Once the line holding "LIMESTONE, CALCIUM CARBONATE ID: 1317-65-3" is found, output it and all remaining lines of the data exactly, with every picture left out.

======== RECORDS FOR THE EXERCISE

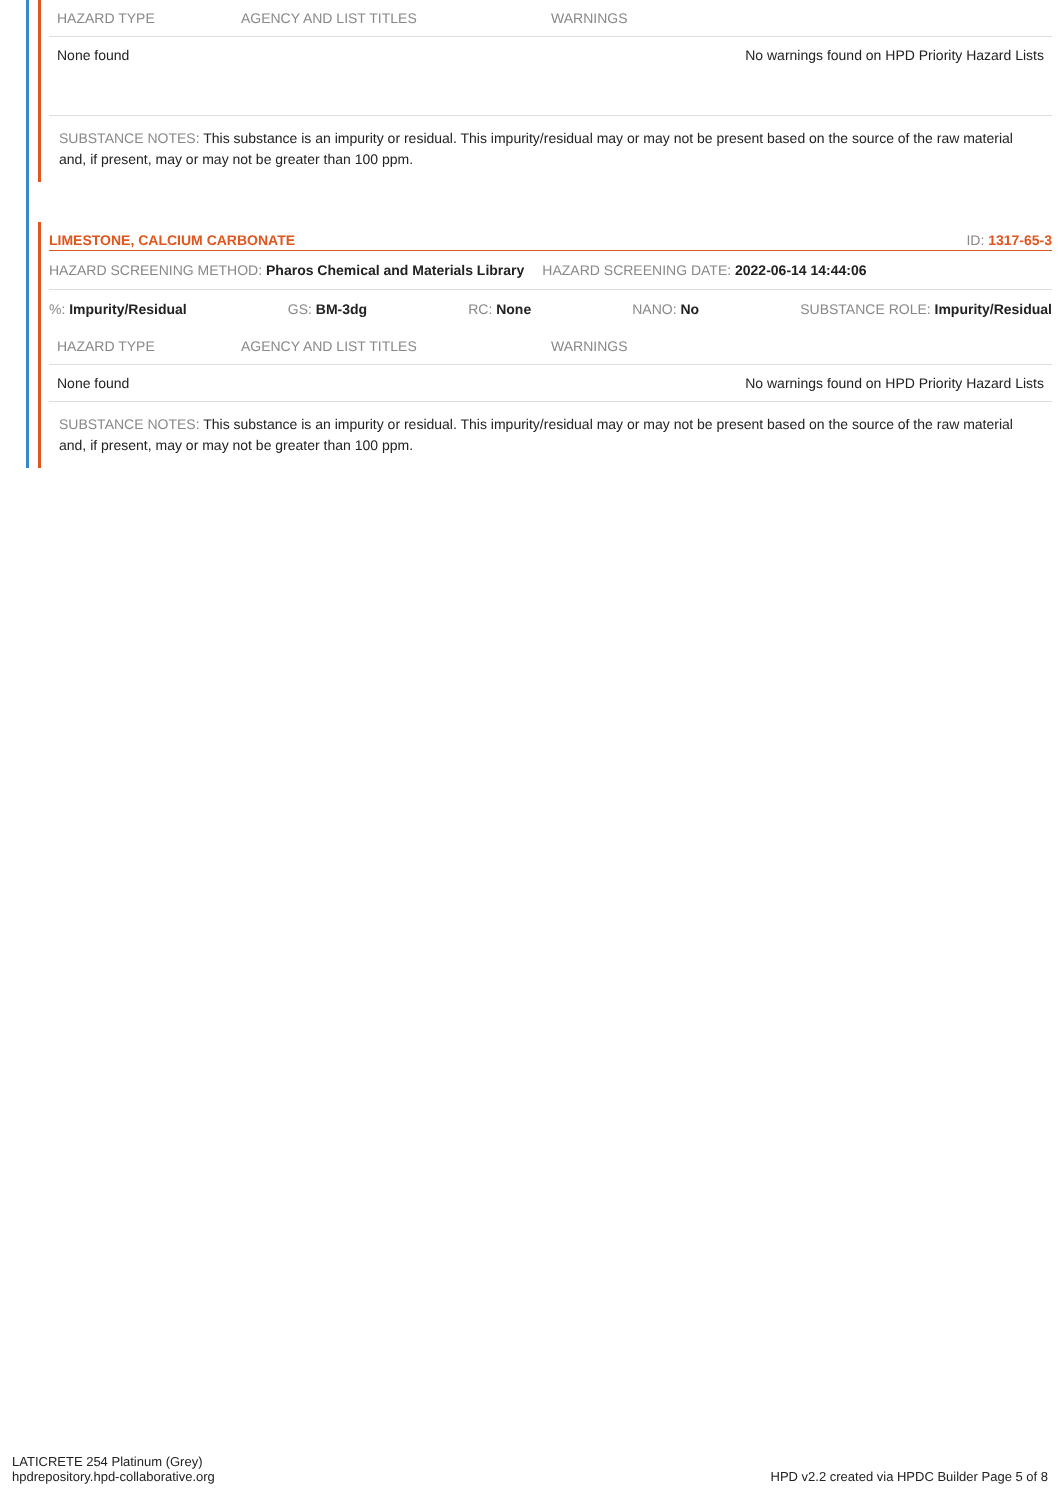| HAZARD TYPE | AGENCY AND LIST TITLES | WARNINGS |
| --- | --- | --- |
| None found | | No warnings found on HPD Priority Hazard Lists |
SUBSTANCE NOTES: This substance is an impurity or residual. This impurity/residual may or may not be present based on the source of the raw material and, if present, may or may not be greater than 100 ppm.
LIMESTONE, CALCIUM CARBONATE ID: 1317-65-3
HAZARD SCREENING METHOD: Pharos Chemical and Materials Library HAZARD SCREENING DATE: 2022-06-14 14:44:06
%: Impurity/Residual GS: BM-3dg RC: None NANO: No SUBSTANCE ROLE: Impurity/Residual
| HAZARD TYPE | AGENCY AND LIST TITLES | WARNINGS |
| --- | --- | --- |
| None found | | No warnings found on HPD Priority Hazard Lists |
SUBSTANCE NOTES: This substance is an impurity or residual. This impurity/residual may or may not be present based on the source of the raw material and, if present, may or may not be greater than 100 ppm.
LATICRETE 254 Platinum (Grey)
hpdrepository.hpd-collaborative.org
HPD v2.2 created via HPDC Builder Page 5 of 8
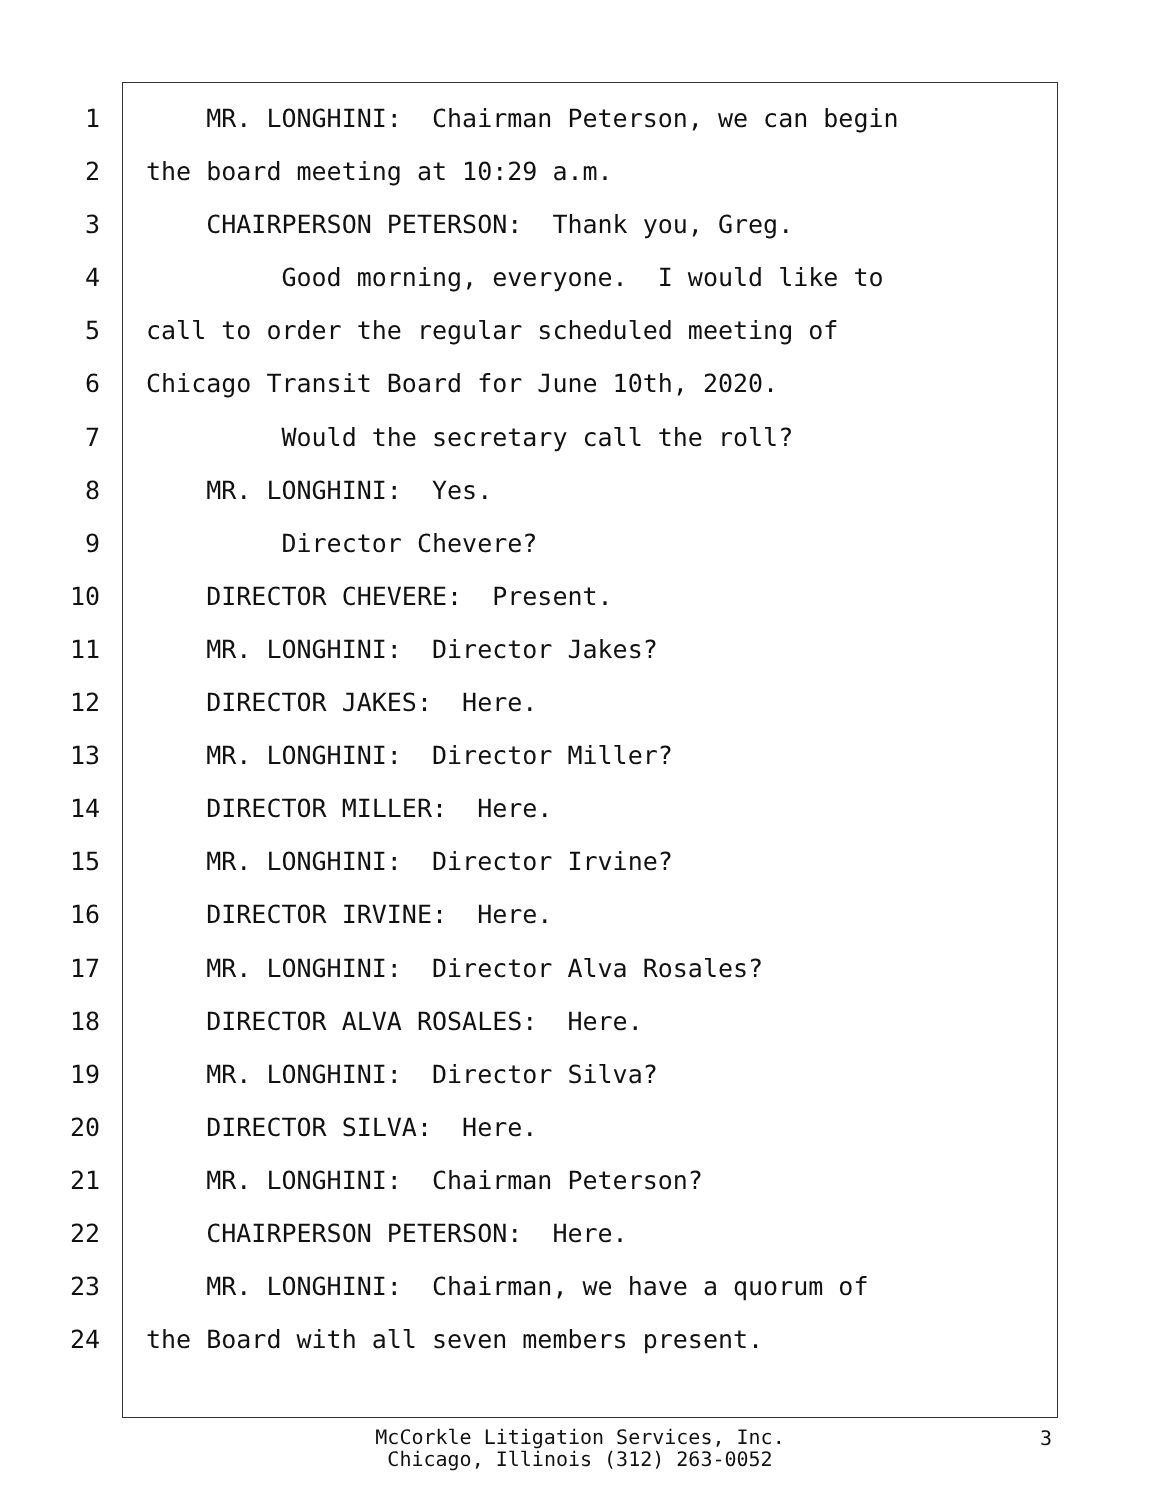1 MR. LONGHINI: Chairman Peterson, we can begin
2 the board meeting at 10:29 a.m.
3 CHAIRPERSON PETERSON: Thank you, Greg.
4 Good morning, everyone. I would like to
5 call to order the regular scheduled meeting of
6 Chicago Transit Board for June 10th, 2020.
7 Would the secretary call the roll?
8 MR. LONGHINI: Yes.
9 Director Chevere?
10 DIRECTOR CHEVERE: Present.
11 MR. LONGHINI: Director Jakes?
12 DIRECTOR JAKES: Here.
13 MR. LONGHINI: Director Miller?
14 DIRECTOR MILLER: Here.
15 MR. LONGHINI: Director Irvine?
16 DIRECTOR IRVINE: Here.
17 MR. LONGHINI: Director Alva Rosales?
18 DIRECTOR ALVA ROSALES: Here.
19 MR. LONGHINI: Director Silva?
20 DIRECTOR SILVA: Here.
21 MR. LONGHINI: Chairman Peterson?
22 CHAIRPERSON PETERSON: Here.
23 MR. LONGHINI: Chairman, we have a quorum of
24 the Board with all seven members present.
McCorkle Litigation Services, Inc.
Chicago, Illinois (312) 263-0052
3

================

• **WRITTEN SOLUTION**:
LIMESTONE, CALCIUM CARBONATE ID: 1317-65-3
HAZARD SCREENING METHOD: Pharos Chemical and Materials Library HAZARD SCREENING DATE: 2022-06-14 14:44:06
%: Impurity/Residual GS: BM-3dg RC: None NANO: No SUBSTANCE ROLE: Impurity/Residual
| HAZARD TYPE | AGENCY AND LIST TITLES | WARNINGS |
| --- | --- | --- |
| None found | | No warnings found on HPD Priority Hazard Lists |
SUBSTANCE NOTES: This substance is an impurity or residual. This impurity/residual may or may not be present based on the source of the raw material and, if present, may or may not be greater than 100 ppm.
LATICRETE 254 Platinum (Grey)
hpdrepository.hpd-collaborative.org
HPD v2.2 created via HPDC Builder Page 5 of 8
1 MR. LONGHINI: Chairman Peterson, we can begin
2 the board meeting at 10:29 a.m.
3 CHAIRPERSON PETERSON: Thank you, Greg.
4 Good morning, everyone. I would like to
5 call to order the regular scheduled meeting of
6 Chicago Transit Board for June 10th, 2020.
7 Would the secretary call the roll?
8 MR. LONGHINI: Yes.
9 Director Chevere?
10 DIRECTOR CHEVERE: Present.
11 MR. LONGHINI: Director Jakes?
12 DIRECTOR JAKES: Here.
13 MR. LONGHINI: Director Miller?
14 DIRECTOR MILLER: Here.
15 MR. LONGHINI: Director Irvine?
16 DIRECTOR IRVINE: Here.
17 MR. LONGHINI: Director Alva Rosales?
18 DIRECTOR ALVA ROSALES: Here.
19 MR. LONGHINI: Director Silva?
20 DIRECTOR SILVA: Here.
21 MR. LONGHINI: Chairman Peterson?
22 CHAIRPERSON PETERSON: Here.
23 MR. LONGHINI: Chairman, we have a quorum of
24 the Board with all seven members present.
McCorkle Litigation Services, Inc.
Chicago, Illinois (312) 263-0052
3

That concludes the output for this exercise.